> **Try it**:
Every record is to be copied unchanged, except that its pictures are removed.

> **Material for this exercise**:
──────────
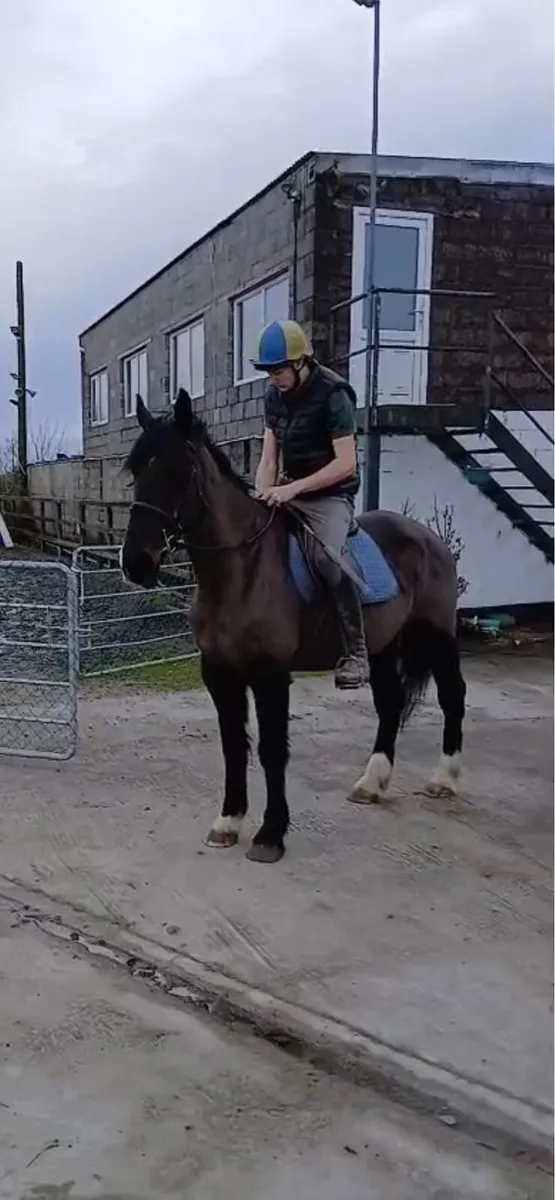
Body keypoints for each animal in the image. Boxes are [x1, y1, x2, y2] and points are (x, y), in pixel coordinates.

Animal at [121, 388, 466, 864]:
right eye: (136, 469)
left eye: (181, 470)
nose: (136, 563)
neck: (241, 569)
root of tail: (428, 536)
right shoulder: (219, 673)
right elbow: (233, 745)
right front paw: (228, 821)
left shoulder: (270, 675)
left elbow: (271, 750)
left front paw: (270, 834)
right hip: (380, 646)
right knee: (391, 704)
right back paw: (371, 783)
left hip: (437, 636)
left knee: (452, 696)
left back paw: (444, 778)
──────────
> **Solved exercise**:
Body keypoints for each animal in the image. Boxes are [x1, y1, x2, y2] and points are (x, y), in pixel coordinates.

Animal at [121, 388, 466, 864]:
right eye: (136, 469)
left eye: (181, 470)
nose: (136, 563)
neck: (241, 569)
root of tail: (428, 536)
right shoulder: (219, 673)
right elbow: (233, 745)
right front paw: (228, 821)
left shoulder: (270, 675)
left elbow: (271, 750)
left front paw: (270, 834)
right hip: (380, 646)
right knee: (391, 704)
right back paw: (371, 783)
left hip: (437, 636)
left knee: (452, 696)
left back paw: (444, 778)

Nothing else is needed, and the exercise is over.